▸ RECORDS PROVIDED
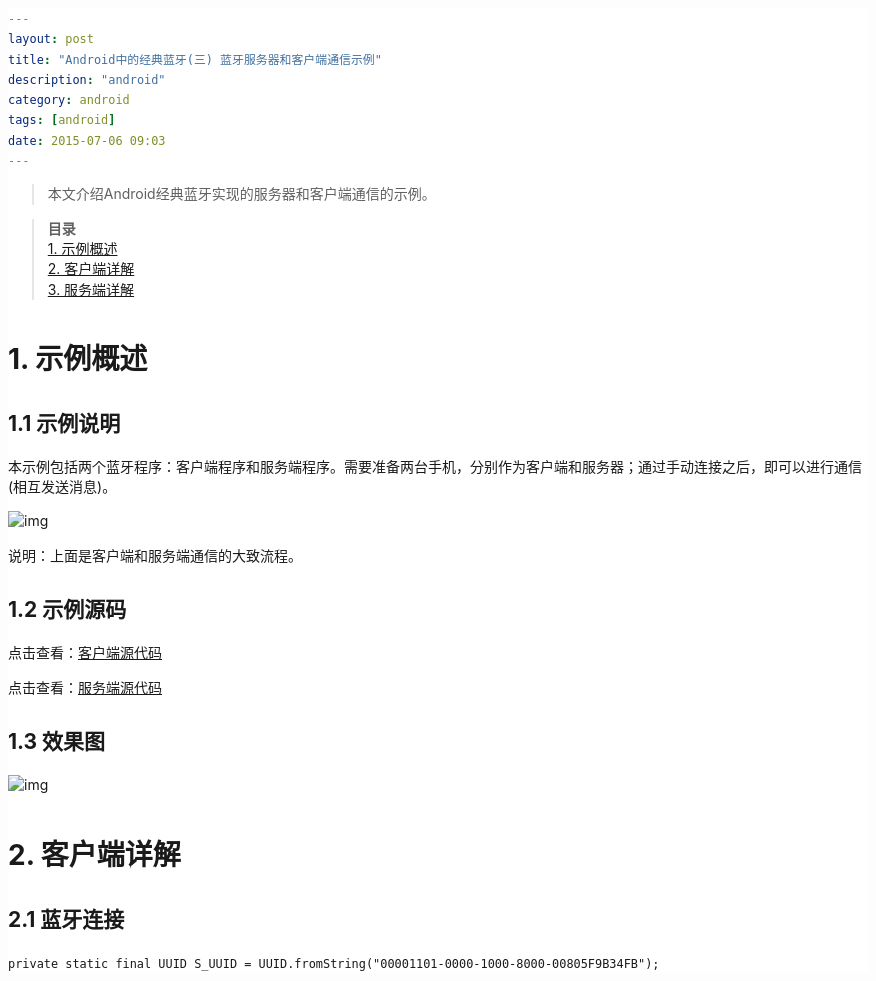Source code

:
```yaml
---
layout: post
title: "Android中的经典蓝牙(三) 蓝牙服务器和客户端通信示例"
description: "android"
category: android
tags: [android]
date: 2015-07-06 09:03
---
```


> 本文介绍Android经典蓝牙实现的服务器和客户端通信的示例。

> **目录**  
[1. 示例概述](#anchor1)  
[2. 客户端详解](#anchor2)  
[3. 服务端详解](#anchor3)  

<a name="anchor1"></a>
# 1. 示例概述

## 1.1 示例说明
本示例包括两个蓝牙程序：客户端程序和服务端程序。需要准备两台手机，分别作为客户端和服务器；通过手动连接之后，即可以进行通信(相互发送消息)。

![img](/media/pic/android/library/bt/classical_bt/bt3_01.jpg)

说明：上面是客户端和服务端通信的大致流程。 


## 1.2 示例源码

点击查看：[客户端源代码](https://github.com/wangkuiwu/android_applets/tree/master/library/bt/classical_bt/02_client)

点击查看：[服务端源代码](https://github.com/wangkuiwu/android_applets/tree/master/library/bt/classical_bt/02_server)


## 1.3 效果图

![img](/media/pic/android/library/bt/classical_bt/bt3_02.jpg)


<a name="anchor2"></a>
# 2. 客户端详解

## 2.1 蓝牙连接

    private static final UUID S_UUID = UUID.fromString("00001101-0000-1000-8000-00805F9B34FB");
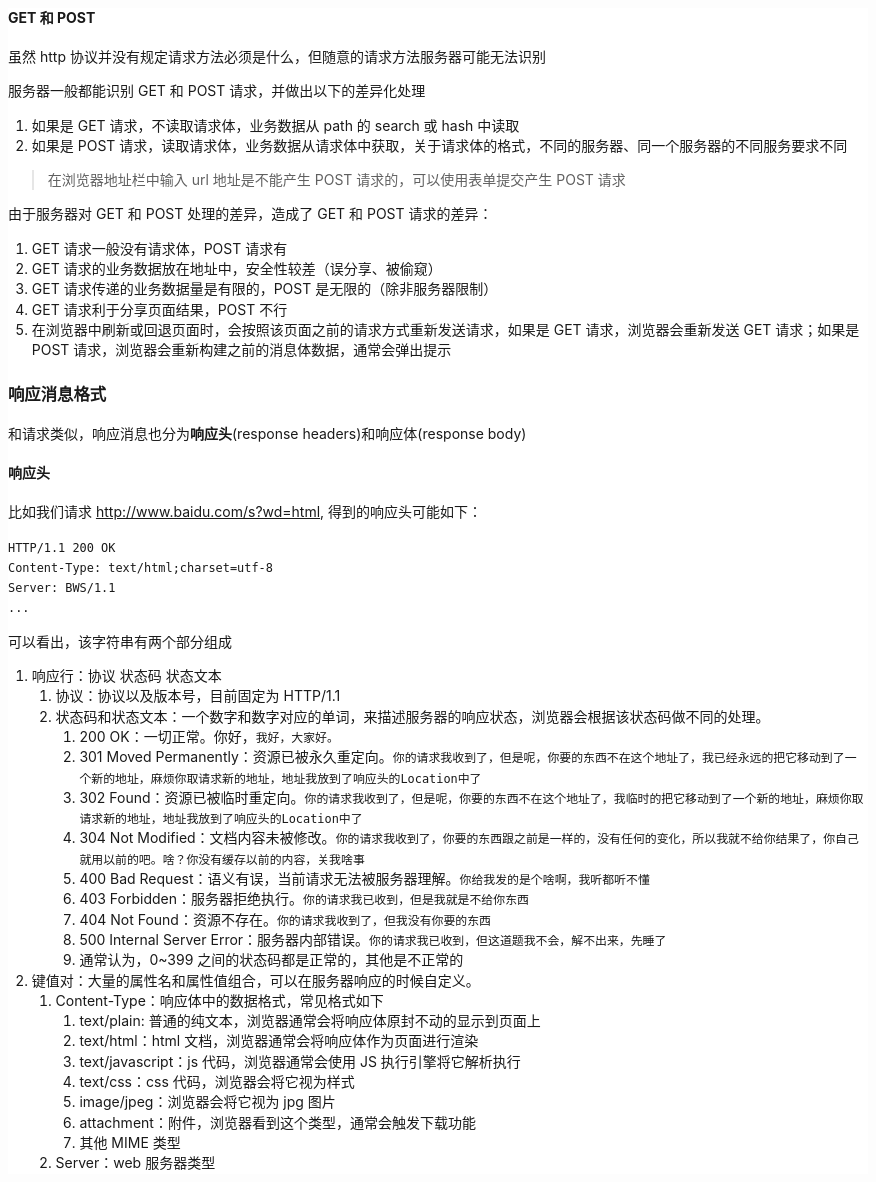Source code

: #### GET 和 POST

虽然 http 协议并没有规定请求方法必须是什么，但随意的请求方法服务器可能无法识别

服务器一般都能识别 GET 和 POST 请求，并做出以下的差异化处理

1. 如果是 GET 请求，不读取请求体，业务数据从 path 的 search 或 hash 中读取
2. 如果是 POST 请求，读取请求体，业务数据从请求体中获取，关于请求体的格式，不同的服务器、同一个服务器的不同服务要求不同

> 在浏览器地址栏中输入 url 地址是不能产生 POST 请求的，可以使用表单提交产生 POST 请求

由于服务器对 GET 和 POST 处理的差异，造成了 GET 和 POST 请求的差异：

1. GET 请求一般没有请求体，POST 请求有
2. GET 请求的业务数据放在地址中，安全性较差（误分享、被偷窥）
3. GET 请求传递的业务数据量是有限的，POST 是无限的（除非服务器限制）
4. GET 请求利于分享页面结果，POST 不行
5. 在浏览器中刷新或回退页面时，会按照该页面之前的请求方式重新发送请求，如果是 GET 请求，浏览器会重新发送 GET 请求；如果是 POST 请求，浏览器会重新构建之前的消息体数据，通常会弹出提示

### 响应消息格式

和请求类似，响应消息也分为**响应头**(response headers)和响应体(response body)

#### 响应头

比如我们请求 <http://www.baidu.com/s?wd=html>, 得到的响应头可能如下：

```
HTTP/1.1 200 OK
Content-Type: text/html;charset=utf-8
Server: BWS/1.1
...
```

可以看出，该字符串有两个部分组成

1. 响应行：协议 状态码 状态文本
    1. 协议：协议以及版本号，目前固定为 HTTP/1.1
    2. 状态码和状态文本：一个数字和数字对应的单词，来描述服务器的响应状态，浏览器会根据该状态码做不同的处理。
        1. 200 OK：一切正常。你好，`我好，大家好。`
        2. 301 Moved Permanently：资源已被永久重定向。`你的请求我收到了，但是呢，你要的东西不在这个地址了，我已经永远的把它移动到了一个新的地址，麻烦你取请求新的地址，地址我放到了响应头的Location中了`
        3. 302 Found：资源已被临时重定向。`你的请求我收到了，但是呢，你要的东西不在这个地址了，我临时的把它移动到了一个新的地址，麻烦你取请求新的地址，地址我放到了响应头的Location中了`
        4. 304 Not Modified：文档内容未被修改。`你的请求我收到了，你要的东西跟之前是一样的，没有任何的变化，所以我就不给你结果了，你自己就用以前的吧。啥？你没有缓存以前的内容，关我啥事`
        5. 400 Bad Request：语义有误，当前请求无法被服务器理解。`你给我发的是个啥啊，我听都听不懂`
        6. 403 Forbidden：服务器拒绝执行。`你的请求我已收到，但是我就是不给你东西`
        7. 404 Not Found：资源不存在。`你的请求我收到了，但我没有你要的东西`
        8. 500 Internal Server Error：服务器内部错误。`你的请求我已收到，但这道题我不会，解不出来，先睡了`
        9. 通常认为，0~399 之间的状态码都是正常的，其他是不正常的
2. 键值对：大量的属性名和属性值组合，可以在服务器响应的时候自定义。
    1. Content-Type：响应体中的数据格式，常见格式如下
        1. text/plain: 普通的纯文本，浏览器通常会将响应体原封不动的显示到页面上
        2. text/html：html 文档，浏览器通常会将响应体作为页面进行渲染
        3. text/javascript：js 代码，浏览器通常会使用 JS 执行引擎将它解析执行
        4. text/css：css 代码，浏览器会将它视为样式
        5. image/jpeg：浏览器会将它视为 jpg 图片
        6. attachment：附件，浏览器看到这个类型，通常会触发下载功能
        7. 其他 MIME 类型
    2. Server：web 服务器类型
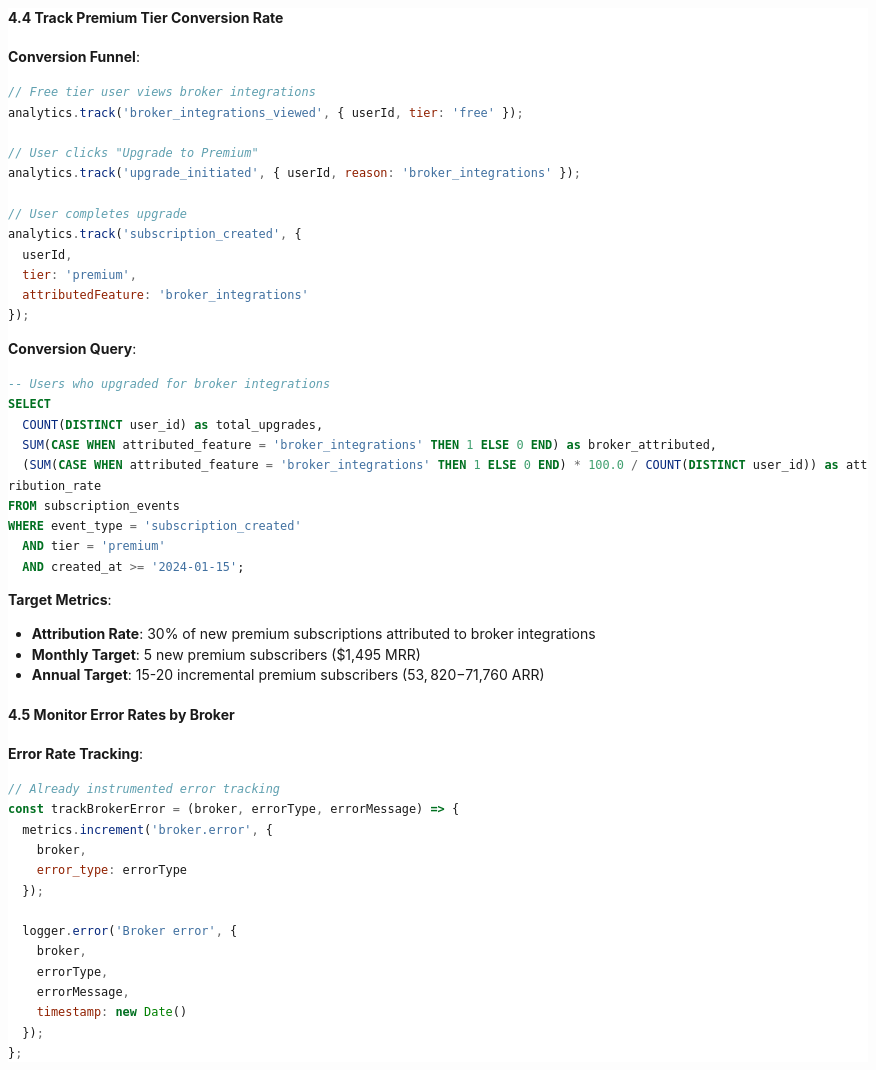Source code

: #### 4.4 Track Premium Tier Conversion Rate

**Conversion Funnel**:

```javascript
// Free tier user views broker integrations
analytics.track('broker_integrations_viewed', { userId, tier: 'free' });

// User clicks "Upgrade to Premium"
analytics.track('upgrade_initiated', { userId, reason: 'broker_integrations' });

// User completes upgrade
analytics.track('subscription_created', {
  userId,
  tier: 'premium',
  attributedFeature: 'broker_integrations'
});
```

**Conversion Query**:
```sql
-- Users who upgraded for broker integrations
SELECT
  COUNT(DISTINCT user_id) as total_upgrades,
  SUM(CASE WHEN attributed_feature = 'broker_integrations' THEN 1 ELSE 0 END) as broker_attributed,
  (SUM(CASE WHEN attributed_feature = 'broker_integrations' THEN 1 ELSE 0 END) * 100.0 / COUNT(DISTINCT user_id)) as attribution_rate
FROM subscription_events
WHERE event_type = 'subscription_created'
  AND tier = 'premium'
  AND created_at >= '2024-01-15';
```

**Target Metrics**:
- **Attribution Rate**: 30% of new premium subscriptions attributed to broker integrations
- **Monthly Target**: 5 new premium subscribers ($1,495 MRR)
- **Annual Target**: 15-20 incremental premium subscribers ($53,820-$71,760 ARR)

#### 4.5 Monitor Error Rates by Broker

**Error Rate Tracking**:

```javascript
// Already instrumented error tracking
const trackBrokerError = (broker, errorType, errorMessage) => {
  metrics.increment('broker.error', {
    broker,
    error_type: errorType
  });

  logger.error('Broker error', {
    broker,
    errorType,
    errorMessage,
    timestamp: new Date()
  });
};
```
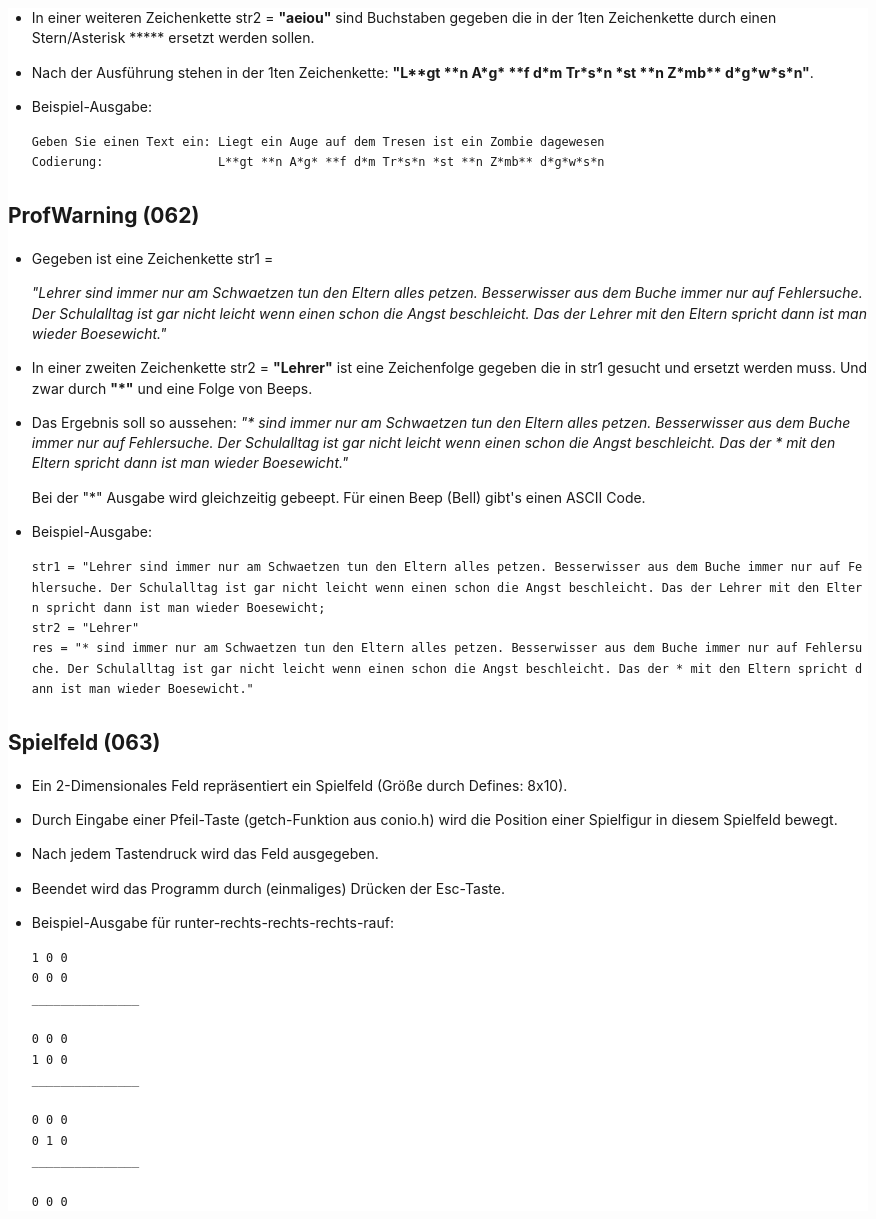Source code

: - In einer weiteren Zeichenkette str2 = **"aeiou"** sind Buchstaben gegeben die in der 1ten Zeichenkette durch einen Stern/Asterisk ***** ersetzt werden sollen.

- Nach der Ausführung stehen in der 1ten Zeichenkette: **"L\*\*gt \*\*n A\*g\* \*\*f d\*m Tr\*s\*n \*st \*\*n Z\*mb\*\* d\*g\*w\*s\*n"**.

- Beispiel-Ausgabe:

  ```
  Geben Sie einen Text ein: Liegt ein Auge auf dem Tresen ist ein Zombie dagewesen
  Codierung:                L**gt **n A*g* **f d*m Tr*s*n *st **n Z*mb** d*g*w*s*n
  ```


## ProfWarning (062)

- Gegeben ist eine Zeichenkette str1 = 

  *"Lehrer sind immer nur am Schwaetzen tun den Eltern alles petzen. Besserwisser aus dem Buche immer nur auf Fehlersuche. Der Schulalltag ist gar nicht leicht wenn einen schon die Angst beschleicht. Das der Lehrer mit den Eltern spricht dann ist man wieder Boesewicht."*

- In einer zweiten Zeichenkette str2 = **"Lehrer"** ist eine Zeichenfolge gegeben die in str1 gesucht und ersetzt werden muss. Und zwar durch **"*"** und eine Folge von Beeps.

- Das Ergebnis soll so aussehen:
  *"\* sind immer nur am Schwaetzen tun den Eltern alles petzen. Besserwisser aus dem Buche immer nur auf Fehlersuche. Der Schulalltag ist gar nicht leicht wenn einen schon die Angst beschleicht. Das der \* mit den Eltern spricht dann ist man wieder Boesewicht."*

  Bei der "\*" Ausgabe wird gleichzeitig gebeept. Für einen Beep (Bell) gibt's einen ASCII Code.

- Beispiel-Ausgabe:

  ```
  str1 = "Lehrer sind immer nur am Schwaetzen tun den Eltern alles petzen. Besserwisser aus dem Buche immer nur auf Fehlersuche. Der Schulalltag ist gar nicht leicht wenn einen schon die Angst beschleicht. Das der Lehrer mit den Eltern spricht dann ist man wieder Boesewicht;
  str2 = "Lehrer"
  res = "* sind immer nur am Schwaetzen tun den Eltern alles petzen. Besserwisser aus dem Buche immer nur auf Fehlersuche. Der Schulalltag ist gar nicht leicht wenn einen schon die Angst beschleicht. Das der * mit den Eltern spricht dann ist man wieder Boesewicht."
  ```

## Spielfeld (063)

- Ein 2-Dimensionales Feld repräsentiert ein Spielfeld (Größe durch Defines: 8x10).

- Durch Eingabe einer Pfeil-Taste (getch-Funktion aus conio.h) wird die Position einer Spielfigur in diesem Spielfeld bewegt.

- Nach jedem Tastendruck wird das Feld ausgegeben.

- Beendet wird das Programm durch (einmaliges) Drücken der Esc-Taste.

- Beispiel-Ausgabe für runter-rechts-rechts-rechts-rauf:

  ```
  1 0 0
  0 0 0
  _______________

  0 0 0
  1 0 0
  _______________

  0 0 0
  0 1 0
  _______________

  0 0 0
  ```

▸ WHAT YOU SHOULD DO
The expected answer is a copy of every line in the entries that holds the word "errorType".

▸ THE ANSWER
const trackBrokerError = (broker, errorType, errorMessage) => {
    error_type: errorType
    errorType,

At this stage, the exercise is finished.